The End of Centralia's Graffiti Highway
Atlas Obscura reports the end of a stretch of old highway in Delaware that over the years has become decorated with graffiti.
A trio of camera-toting 20-somethings stumble out of a Delaware-plated Honda Civic onto the shoulder of a rural Pennsylvania highway. It’s summer 2020, and amid the pandemic, they’ve road-tripped nearly three hours up circuitous, mountain roads to reach their off-the-grid destination: the notorious, smoldering, coal-country ghost town of Centralia. They’ve come to this remote corner of Columbia County to take in one sight in particular, the vast spray-painted surface a mile of the former Route 61, commonly known as “Graffiti Highway.”
But, to their surprise, the promised anarchic, visual feast just beyond the “No Trespassing” signs is gone. As of early April 2020, the colorful art, scrawled wisdom, and periodic vulgarity of the highway was officially laid to rest by the property’s current owners, Pagnotti Enterprises, on the grounds that one person’s postapocalyptic wonderland is another entity’s liability. The road’s messages—from “You fell in love with my flower but not my roots,” to “Out of nothing came everything,” to “OBEY … if you want to”—now rest beneath pyramids of dirt.
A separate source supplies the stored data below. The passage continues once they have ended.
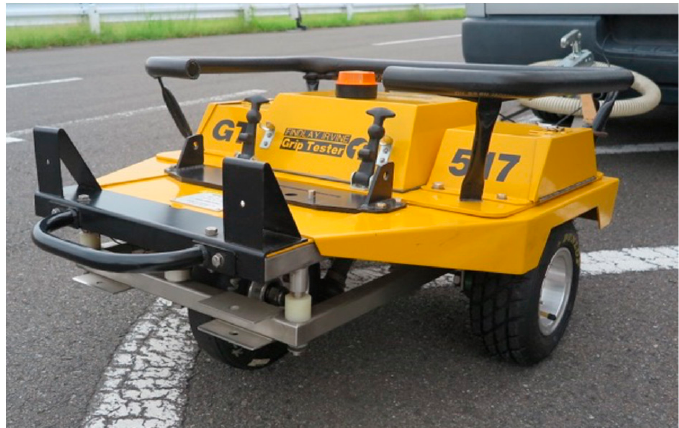
Figure 6. Grip Tester used in the experiment.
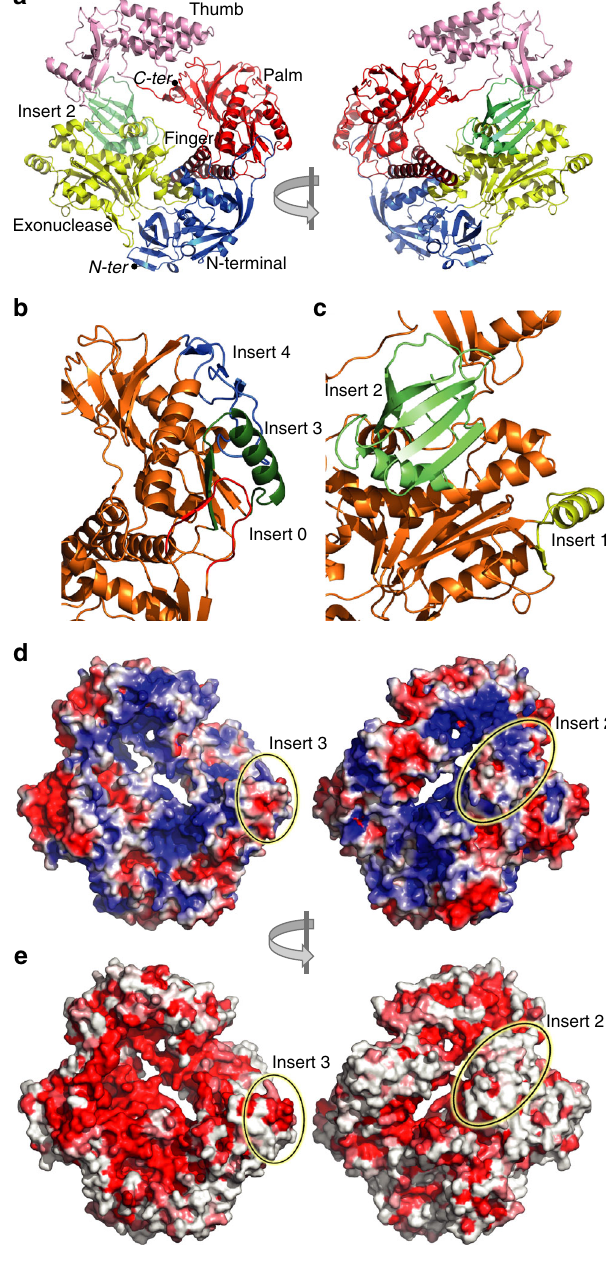
Fig. 1 Domain structure of E9. De fi nitions according to Liu et al. 33 :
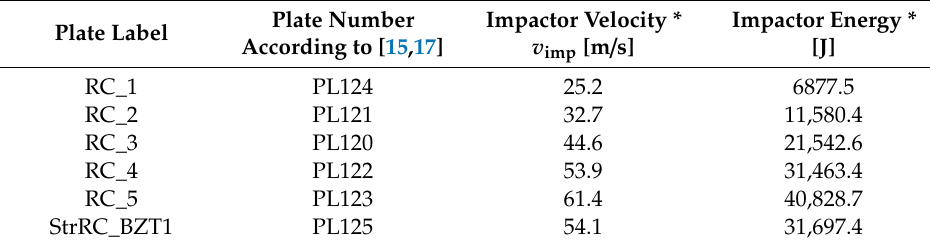
Table 1. Specimen identification, impact velocities and energies.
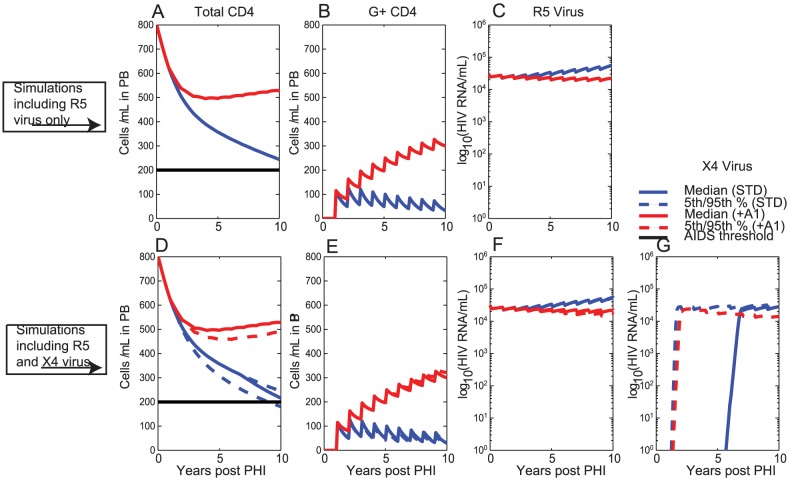
Repeated annual delivery of gene therapy to CD4+T cells assuming that 20% of CD4+T cells receive the gene construct every year from year 1 (i.e. every year, starting from year 1, 20% of G- CD4+T cells become G+ CD4+T cells).Therapy is first administered at year 1 and then annually thereafter. Shown are the simulation outcomes under the standard scenario (STD) and also under Assumption +A1 of reduced bystander apoptosis in G+ CD4+T cells (+A1); Solid lines denote median values, dashed lines denote 5th and 95th percentiles for outcomes when ×4 virus can develop. Also shown is the AIDS threshold of 200 cells/ µL (solid horizontal black line); A) Total CD4+T cell count, B) G+ CD4+T cell count and C) R5 Viral Load for a single simulation with R5 virus only (i.e. assuming  throughout the course of infection); D) Total CD4+T cell count, E) G+ CD4+T cell count F) R5 Viral Load and G) ×4 Viral Load for Monte Carlo simulations assuming initial infection with R5 virus, but now including ×4 virus.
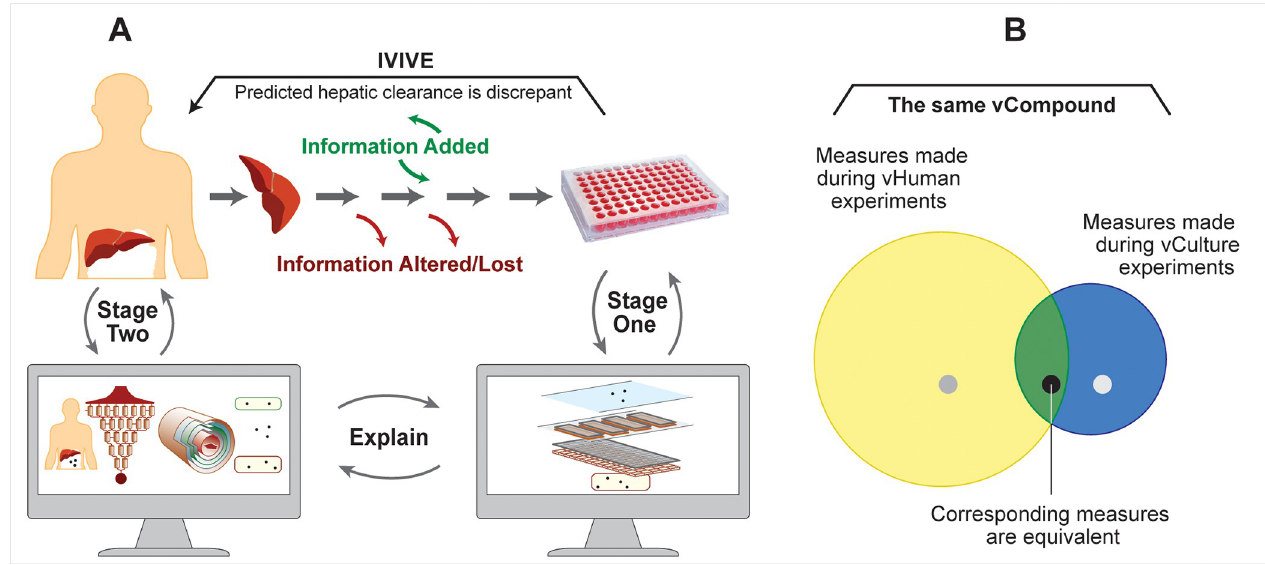
Fig 1. Discovering plausible mechanism-based explanations contributing to IVIVE discrepancies. (A) Starting with a failed IVIVE prediction of hepatic clearance, the plan requires vCulture and vHuman analogs that have achieved multiple validation targets. Stage One establishes a direct quantitative mapping between measures of removal of vCompound during vCulture experiments and the data used to compute intrinsic clearance. Independently, Stage Two establishes a direct quantitative mapping between vCompound removal measures during vHuman experiments and the data used to compute hepatic clearance. We then explain vCompound disposition and removal differences and use that information to posit explanations for the observed IVIVE discrepancy. (B) The blue and yellow circles illustrate comparable per vHPC measures of disposition and removal for different vCompound properties. Measures from each system are quantitatively equivalent within the area of overlap. The black circle illustrates a vCompound that achieves the cross-system validation target (see text), whereas the two grey circles illustrate one that does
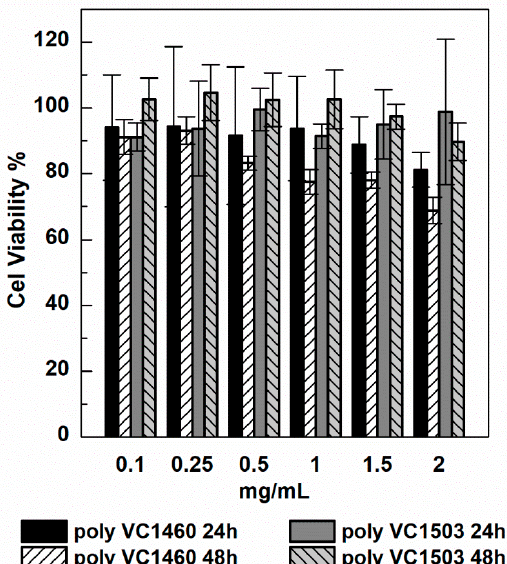
Figure 20. Cell viability % (MTS assay) of poly-4,6-MOEG-9-TM- BF3k (poly-VC1460) and poly-4’,6- MOEG-9-TM- BF3k (poly-VC1503) on human colon cancer HCT116 cells after 24 h and 48 h of incubation. Differences between tested groups are not statistically significant ( p >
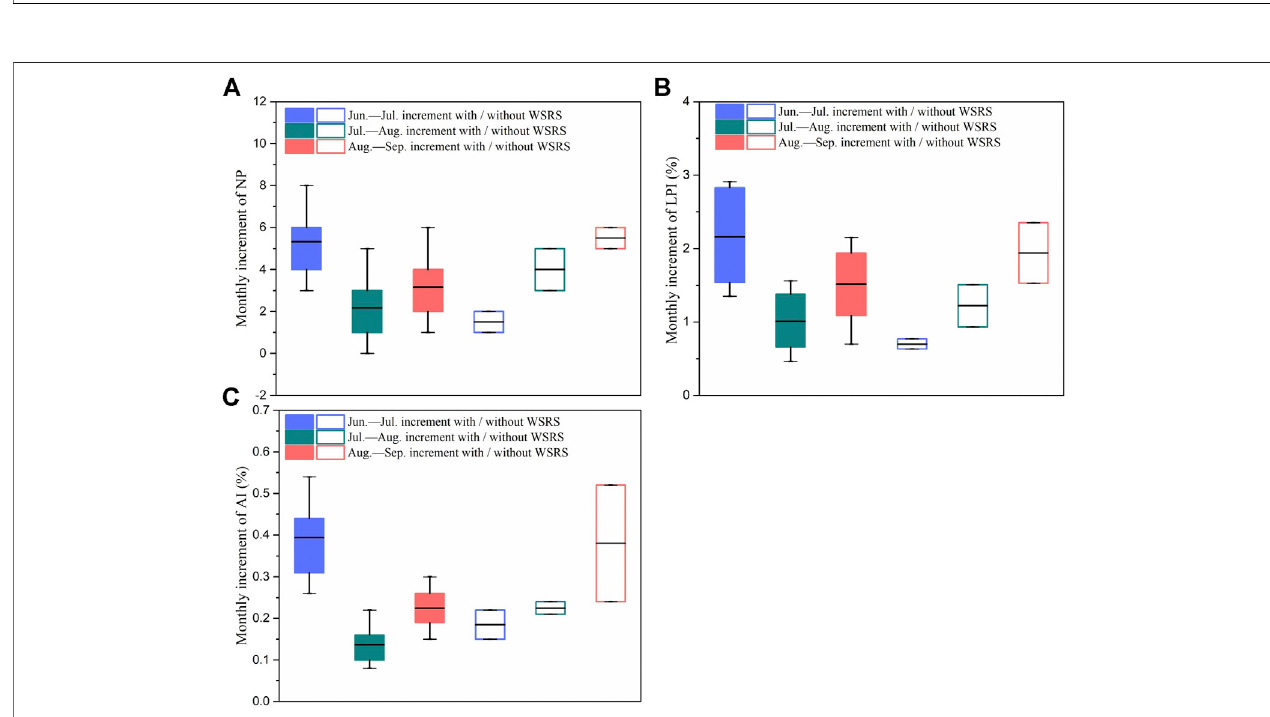
FIGURE 5| Ranges and means of monthly increment of (A) NP(number ofpatches) (B) LPI (largest patch index) and (C) AI (aggregation index) ofS. alterni fl ora for sub-region d from June to September during 2011 to 2018.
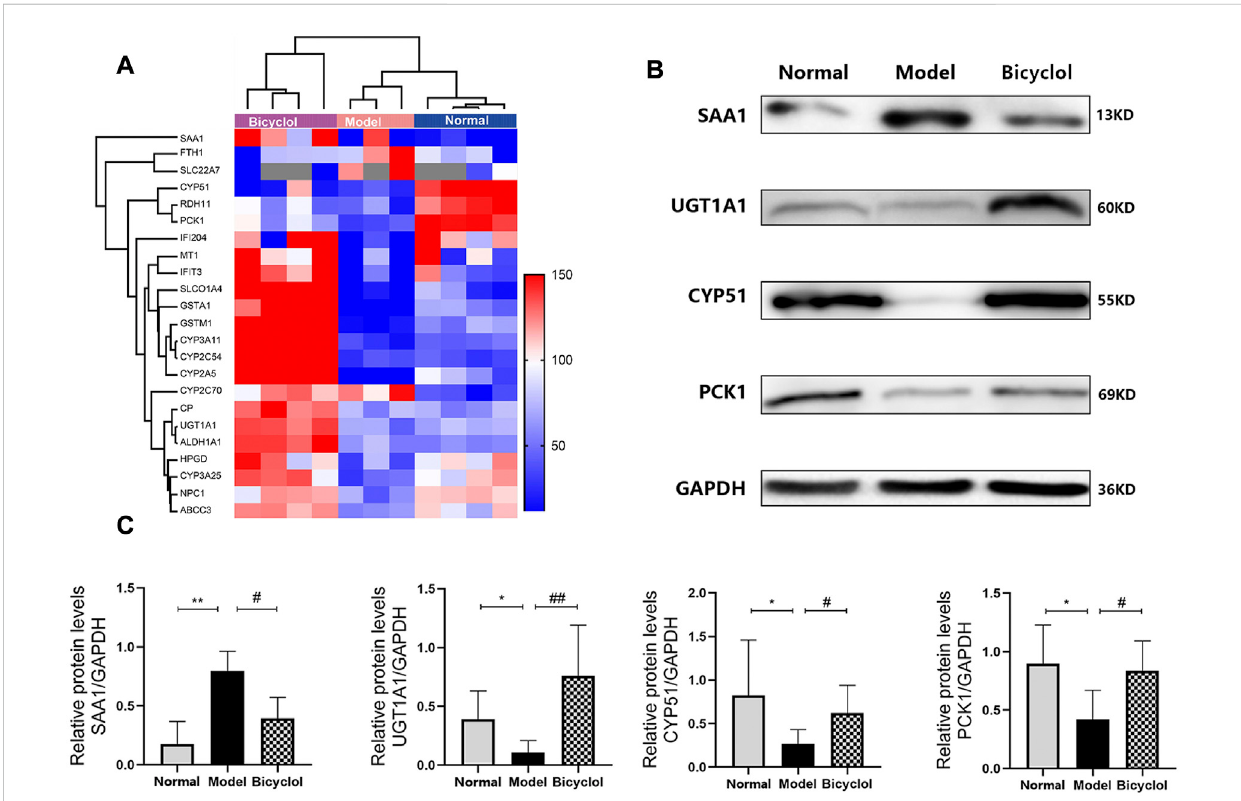
FIGURE 6 (A) Heatmapof theproteins involvedinin fl ammation, bile acid metabolism, cytochromeP450pathway andbiological processes. Blue andred colors indicate low and high proteins expression respectively. (B) Representative immunoblot images of SAA1, UGT1A1, CYP51, PCK1 and GAPDH. (C) Relative protein levels of SAA1 (n = 4), UGT1A1 (n = 4), CYP51(n = 4), PCK1(n = 5). * p < 0.05 vs Normal, ** p < 0.01 vs Normal, # p < 0.05 vs Model, ## p < 0.01 vs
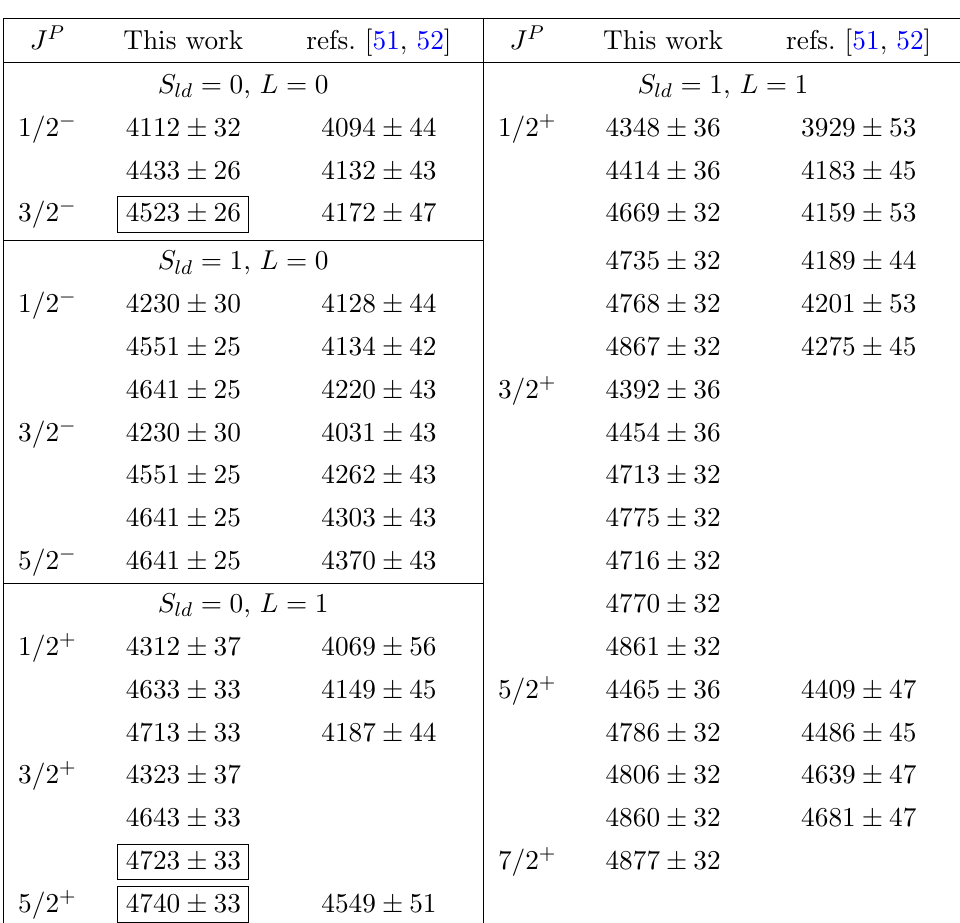
Table 11 . Masses of the hidden-charm strange pentaquarks (in MeV) with a strange-light diquark, i.e. having the structure ((cid:22) c (cid:22)3 [ cq ] (cid:22)3 [ sq 0 ] (cid:22)3 ), where q ( 0 ) is u - or d -quark, and their comparison with the results presented in [51, 52]. For the P -wave pentaquarks, the values of the orbital, spin-orbit and tensor couplings are taken from table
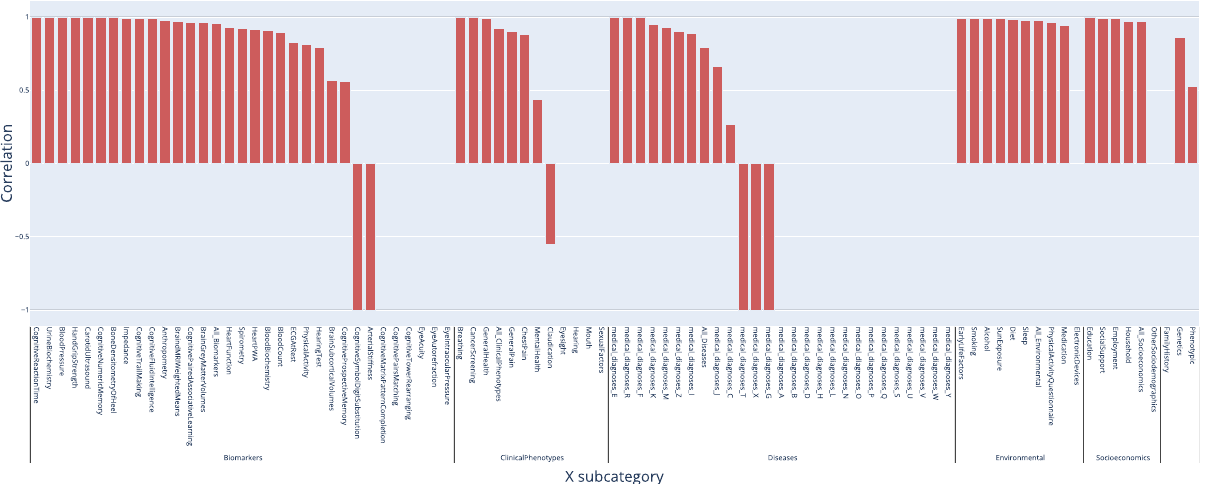
Fig. 6 Correlation, or overlap, of non-genetic associations between Liver and Pancreas Aging. X-Axis denotes the category of non-genetic variable, and the y-axis is the correlation of the association sizes between Pancreas and Liver Aging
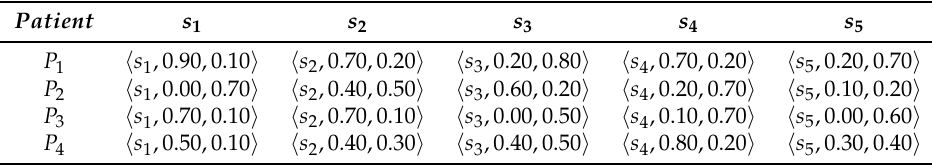
Table 5. The symptoms of the patients in Example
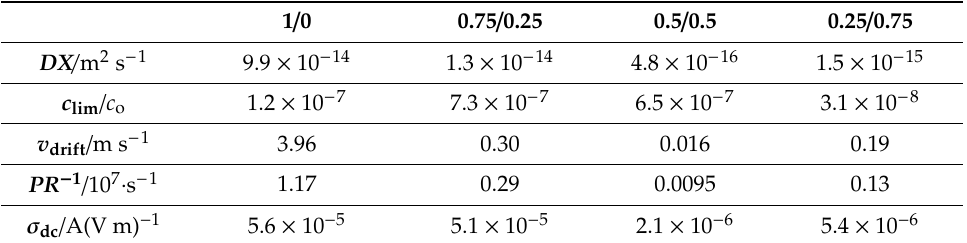
Table 1. About dynamics in PEO / PMMA blends with Y S = 0.1 Li-salt at 298 K. Generalized di ff usion coe ffi cient, limiting solubility c lim / c o , drift velocity and entropy production. 1 /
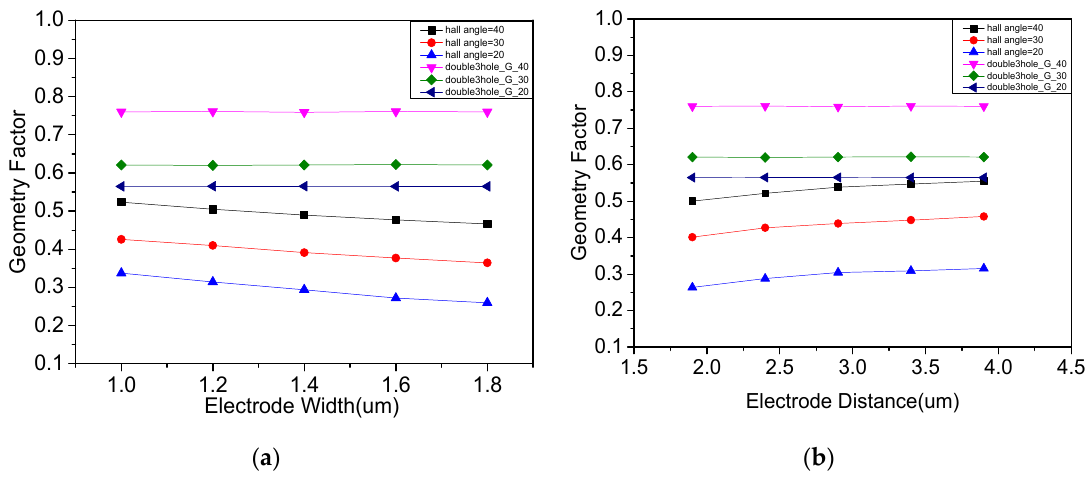
Figure 6. The analysis results: ( a ) effect of width of virtual electrode on device performance; ( b ) effect of position of virtual electrode on device performance.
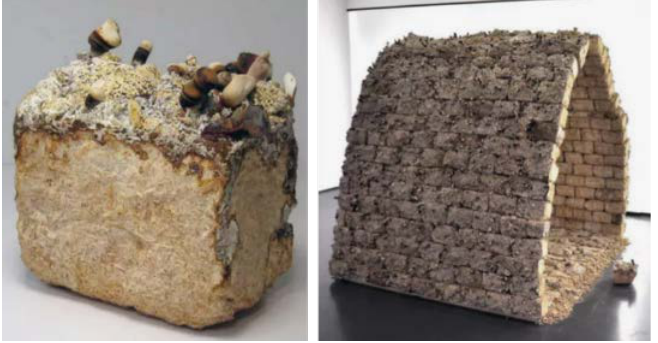
Figure 8 Mycotecture-2009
Formally closed in 1993 due to a decades-long mine fire simmering beneath its surface, this abandoned 0.74-mile stretch of road had achieved cult status in the first decade of the 2000s. After years of disuse, it took on new life as an artistic commons adorned with everything from pineapple-carapaced turtles to less-than-family-friendly fare, often of the male anatomical variety. By 2017, it was anecdotally cited by some locals as the sixth-most-visited attraction in the state. Its warped surface was a magnet not just for taggers, but also for horror fans and gamers in search of one of the inspirations behind Silent Hill (the 2006 movie based on the video game), mountain bikers, skaters, ATV enthusiasts, photographers, local party people, ghost hunters, and the generally curious.
Around the Graffiti Highway, a new community sprang up, one born of—yet completely separate from and sometimes opposed by—the one that preceded it. As Johnson notes, it became a space where people chose to assert, through their tags, that “I was here, I can be here, I’m a part of this.” With interest fueled by Facebook groups, the Silent Hill franchise (Roger Avary, one of the screenwriters behind the film adaptation of the horror game, cites Centralia as an atmospheric muse), and cable television features, it morphed into Centralia 2.0. The Graffiti Highway became Centralia’s new public square, offering visitors a barrage of constantly evolving, often droll, visual novelty.
As the highway’s popularity grew, the remaining locals called for increased patrols and citations. Some reported that the graffiti was creeping away from the highway and into neighboring areas, including cemeteries. Planned events, including a Barbie Power Wheels race that drew hundreds of RSVPs in February 2017, prompted enforced closures. Still, other observers—including Dave DeKok, author of Fire Underground: The Ongoing Tragedy of the Centralia Mine Fire—point out that accidents on the site were few and far between. On April 8, DeKok told a local news outlet, “It was just a lot of people coming together. It was a lot of fun and it wasn’t hurting anyone.”
During the week of April 6, a three-day burial process took place. A convoy of 400 dump trucks descended on the area, delivering between 8,000 and 10,000 tons of dirt. One by one, their beds were lifted and tailgates opened. Cascades of dirt piled onto the colorful marks below.
The Graffiti Highway’s end has not gone unmourned or uncontested: several change.org petitions have called on officials and business leaders to reverse the burial. At press time, one appeal to Governor Tom Wolf had nearly reached its goal of 35,000 signatures. Impassioned, wistful remembrances, forlorn musings, and heartfelt pleas fill the comments. People refer to it as “one of the most beautiful places in Pennsylvania,” a “place of free expression, creativity and adventure.” One person declares its destruction, “a disservice to the beauty of human art juxtaposed in nature.”